The ability of many businesses to survive in today's highly competitive markets depends in part on how well they use information technology. Increasing numbers of staff must have the appropriate skills and update them from time to time. To meet this need, computer training has become a huge and growing industry.

British employers last year spent pounds 431.5m on computer training from external providers. This is forecast to grow by 5.9 per cent a year until the year 2000.

Not only are the numbers to be trained growing; the areas of training and the methods of delivering that training are also changing.

Rob Clarke, marketing manager of CTEC, Britain's largest independent PC training company, says that for years they have run a large programme of open courses. Now, however, he is seeing a growing demand for courses tailored to client needs. He says: "Our biggest clients are sending less people on open courses, but calling us in to run bespoke courses for perhaps eight or more people at a time."

Among the new areas are training in the Internet and the Intranet. He says these are satisfied with mainly intensive courses on how to use the Internet, but there are longer courses for IT professionals on how to set up the service. He is also seeing a growth in systems training. "There is a large demand to re-skill IT professionals".

Companies also want staff in operational roles to be trained in IT technical skills so that they can take on a dual role, according to Mr Clarke. He says that the IT specialist has not always been responsive to the business needs of the end-user. Operations staff who combine business knowledge with technical skills will be more in control, although he would expect them to work within guidelines laid down by a smaller, specialised IT department.

Microsoft, which dominates the PC software market worldwide, has to ensure that quality training is available at all levels to meet the need of both the user and the technical specialist.

Debbie Walsh, Microsoft's education and certification marketing manager, has also seen a shift to tailored courses. "Employers, as they realise more training is needed as they move from mainframe to PC applications, want more flexible means of delivery and want courses to include applications specific to their business."

[Stored entries]

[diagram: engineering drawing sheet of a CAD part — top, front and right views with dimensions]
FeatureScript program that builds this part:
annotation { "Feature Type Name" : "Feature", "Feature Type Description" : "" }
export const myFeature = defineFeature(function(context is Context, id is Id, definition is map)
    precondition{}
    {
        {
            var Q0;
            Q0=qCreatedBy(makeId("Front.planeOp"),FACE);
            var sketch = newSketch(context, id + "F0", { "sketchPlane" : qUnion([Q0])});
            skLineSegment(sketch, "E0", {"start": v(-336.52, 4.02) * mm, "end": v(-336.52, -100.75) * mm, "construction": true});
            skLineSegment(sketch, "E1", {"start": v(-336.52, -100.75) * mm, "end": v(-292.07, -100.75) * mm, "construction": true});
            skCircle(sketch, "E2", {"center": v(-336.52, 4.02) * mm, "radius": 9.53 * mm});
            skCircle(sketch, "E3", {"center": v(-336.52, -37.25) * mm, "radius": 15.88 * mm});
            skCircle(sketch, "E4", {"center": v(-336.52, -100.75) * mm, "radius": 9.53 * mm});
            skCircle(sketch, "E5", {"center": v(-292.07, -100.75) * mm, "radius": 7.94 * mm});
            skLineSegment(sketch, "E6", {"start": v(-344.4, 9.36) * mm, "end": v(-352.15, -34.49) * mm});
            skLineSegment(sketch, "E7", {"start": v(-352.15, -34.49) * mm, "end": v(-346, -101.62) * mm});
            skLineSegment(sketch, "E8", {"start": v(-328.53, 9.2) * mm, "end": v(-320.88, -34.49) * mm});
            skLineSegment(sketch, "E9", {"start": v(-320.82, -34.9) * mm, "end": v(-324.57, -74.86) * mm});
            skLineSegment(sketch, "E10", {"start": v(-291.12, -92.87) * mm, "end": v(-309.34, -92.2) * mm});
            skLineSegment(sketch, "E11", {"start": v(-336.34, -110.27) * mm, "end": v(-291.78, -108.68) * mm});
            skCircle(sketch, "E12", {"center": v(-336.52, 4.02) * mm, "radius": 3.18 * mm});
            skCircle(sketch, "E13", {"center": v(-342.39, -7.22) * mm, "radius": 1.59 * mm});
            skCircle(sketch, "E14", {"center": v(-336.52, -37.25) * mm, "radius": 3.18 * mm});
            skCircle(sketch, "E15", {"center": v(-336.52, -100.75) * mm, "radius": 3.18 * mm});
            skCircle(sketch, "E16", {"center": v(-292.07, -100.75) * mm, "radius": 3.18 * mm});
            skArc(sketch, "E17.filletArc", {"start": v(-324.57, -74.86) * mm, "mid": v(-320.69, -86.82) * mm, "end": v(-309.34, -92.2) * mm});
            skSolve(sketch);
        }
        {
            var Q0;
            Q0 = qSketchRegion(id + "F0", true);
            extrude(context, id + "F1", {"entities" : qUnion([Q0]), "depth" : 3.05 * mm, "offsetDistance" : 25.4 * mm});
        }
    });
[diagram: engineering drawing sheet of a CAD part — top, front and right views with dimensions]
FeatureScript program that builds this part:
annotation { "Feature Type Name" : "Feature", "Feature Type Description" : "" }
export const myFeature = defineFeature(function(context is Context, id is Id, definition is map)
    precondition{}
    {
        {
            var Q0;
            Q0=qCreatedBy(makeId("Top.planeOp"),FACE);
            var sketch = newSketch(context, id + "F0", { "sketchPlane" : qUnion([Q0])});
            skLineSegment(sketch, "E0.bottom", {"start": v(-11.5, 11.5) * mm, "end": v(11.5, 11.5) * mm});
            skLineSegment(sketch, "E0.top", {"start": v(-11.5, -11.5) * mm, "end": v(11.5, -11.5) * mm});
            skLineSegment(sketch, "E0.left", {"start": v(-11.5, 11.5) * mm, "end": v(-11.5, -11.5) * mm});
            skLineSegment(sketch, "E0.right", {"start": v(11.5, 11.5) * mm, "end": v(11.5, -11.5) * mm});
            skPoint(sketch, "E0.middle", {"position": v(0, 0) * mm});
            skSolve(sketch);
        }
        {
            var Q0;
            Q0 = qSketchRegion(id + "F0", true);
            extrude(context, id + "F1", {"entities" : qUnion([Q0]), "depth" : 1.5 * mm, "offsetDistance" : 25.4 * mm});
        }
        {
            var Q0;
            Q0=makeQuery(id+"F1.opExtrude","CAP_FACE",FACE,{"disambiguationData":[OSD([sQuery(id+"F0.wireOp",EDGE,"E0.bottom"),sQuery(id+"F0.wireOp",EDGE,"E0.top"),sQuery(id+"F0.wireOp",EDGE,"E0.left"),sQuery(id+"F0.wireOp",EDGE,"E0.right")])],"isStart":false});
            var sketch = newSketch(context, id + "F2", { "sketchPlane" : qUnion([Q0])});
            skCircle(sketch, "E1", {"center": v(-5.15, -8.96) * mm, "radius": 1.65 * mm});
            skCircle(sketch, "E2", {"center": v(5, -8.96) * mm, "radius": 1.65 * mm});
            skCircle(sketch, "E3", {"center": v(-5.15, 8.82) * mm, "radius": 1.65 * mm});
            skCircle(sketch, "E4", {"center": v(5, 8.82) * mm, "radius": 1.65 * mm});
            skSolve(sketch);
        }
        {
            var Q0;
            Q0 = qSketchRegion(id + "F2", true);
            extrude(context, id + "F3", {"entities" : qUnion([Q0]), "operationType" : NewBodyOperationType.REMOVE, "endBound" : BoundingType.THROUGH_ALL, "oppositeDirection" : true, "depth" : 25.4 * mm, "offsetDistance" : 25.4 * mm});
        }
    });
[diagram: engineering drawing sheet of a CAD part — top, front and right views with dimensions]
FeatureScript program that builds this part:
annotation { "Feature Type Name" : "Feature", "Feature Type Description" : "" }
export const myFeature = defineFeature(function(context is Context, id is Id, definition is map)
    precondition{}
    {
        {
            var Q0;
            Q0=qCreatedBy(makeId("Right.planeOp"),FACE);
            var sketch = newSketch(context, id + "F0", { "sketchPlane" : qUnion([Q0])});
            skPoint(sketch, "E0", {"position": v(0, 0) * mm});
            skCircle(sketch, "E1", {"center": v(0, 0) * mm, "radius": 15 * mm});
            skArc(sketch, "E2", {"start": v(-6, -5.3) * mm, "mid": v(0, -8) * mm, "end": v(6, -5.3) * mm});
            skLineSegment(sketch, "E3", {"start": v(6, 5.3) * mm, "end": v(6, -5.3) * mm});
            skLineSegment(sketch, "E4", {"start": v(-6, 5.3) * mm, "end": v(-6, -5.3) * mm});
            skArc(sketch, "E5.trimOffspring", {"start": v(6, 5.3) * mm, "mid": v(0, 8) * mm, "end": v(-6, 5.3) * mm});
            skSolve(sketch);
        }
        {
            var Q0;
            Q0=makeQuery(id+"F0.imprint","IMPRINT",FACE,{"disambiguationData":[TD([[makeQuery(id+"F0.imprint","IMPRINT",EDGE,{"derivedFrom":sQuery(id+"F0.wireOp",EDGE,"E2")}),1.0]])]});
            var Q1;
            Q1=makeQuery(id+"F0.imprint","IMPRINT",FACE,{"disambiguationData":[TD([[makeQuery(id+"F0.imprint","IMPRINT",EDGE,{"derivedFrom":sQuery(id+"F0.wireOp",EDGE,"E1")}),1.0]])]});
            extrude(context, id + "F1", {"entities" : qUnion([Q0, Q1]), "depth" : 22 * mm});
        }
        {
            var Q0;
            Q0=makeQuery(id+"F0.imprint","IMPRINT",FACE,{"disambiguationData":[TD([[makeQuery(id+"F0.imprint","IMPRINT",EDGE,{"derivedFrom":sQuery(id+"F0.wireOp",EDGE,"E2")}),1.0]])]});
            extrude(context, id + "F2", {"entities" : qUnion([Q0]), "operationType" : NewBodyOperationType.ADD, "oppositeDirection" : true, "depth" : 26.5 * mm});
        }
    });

INSTRUCTION A:
Answer these questions about the article on computer training:
(i) How much did British employers spend last year on computer training from external providers?
(ii) What position does Rob Clarke hold at CTEC?
(iii) According to Debbie Walsh, what do employers want courses to include?
INSTRUCTION B: Could you carry on the article on computer training from its last sentence?

EXERCISE OUTPUT A:
(i) 431.5 million pounds.
(ii) He is its marketing manager.
(iii) Applications specific to their business.

EXERCISE OUTPUT B:
The training used to be mainly classroom-based. However, there has been a shift to self-study kits, which may be paper-based, book plus video tapes, or on CD-Rom. Since last summer on-line training has been available through the Microsoft On-line Institute (MOLI). This enables students to view training materials, take on-line classes and communicate with their tutor and other class members.

Miss Walsh says that employers now realise that some people are best suited to classroom learning, some to self-study, but that some need to combine both. Training providers are therefore being asked to give flexible access.

Many managers, especially those over 40, are said to remain computer illiterate, but there is conflicting evidence.

The Institute of Employment Studies, as part of a pilot study for the Employment Department's skills review programme, held a workshop for representatives of 15 large employers in the public and private sectors. In its report published last summer, Managers For The Millennium, the IES said: "Most workshop participants...were very clear that the successful managers of the future would have a degree of IT mastery which only a proportion have today. The capacity to access, model, manipulate, forecast and extrapolate trends in management data were felt to be essential if managers are to keep track of business trends, to engage in real-time global trading, to make sense of markets and to exercise genuine financial control."

This suggests that by no means all managers have the necessary mastery of IT. Debbie Walsh of Microsoft says: "Managers are increasingly embarrassed that their staff know more than they do." She accepts that some managers suffer from technophobia and that they will be best helped by one-to-one tutoring.

This fear of computers is a generation problem. School-leavers today are familiar with IT, but those who completed their education more than 10 years ago are likely to have acquired any computer skills afterwards. It is significant that Britain's largest institution for adult education, the Open University, sees neither technophobia nor lack of individual access to computers to be a problem. The number of students it requires to be on-line for the purpose of study has increased from 6,000 in 1995 to 15,000 in 1996. Britain should soon be a computer-literate society.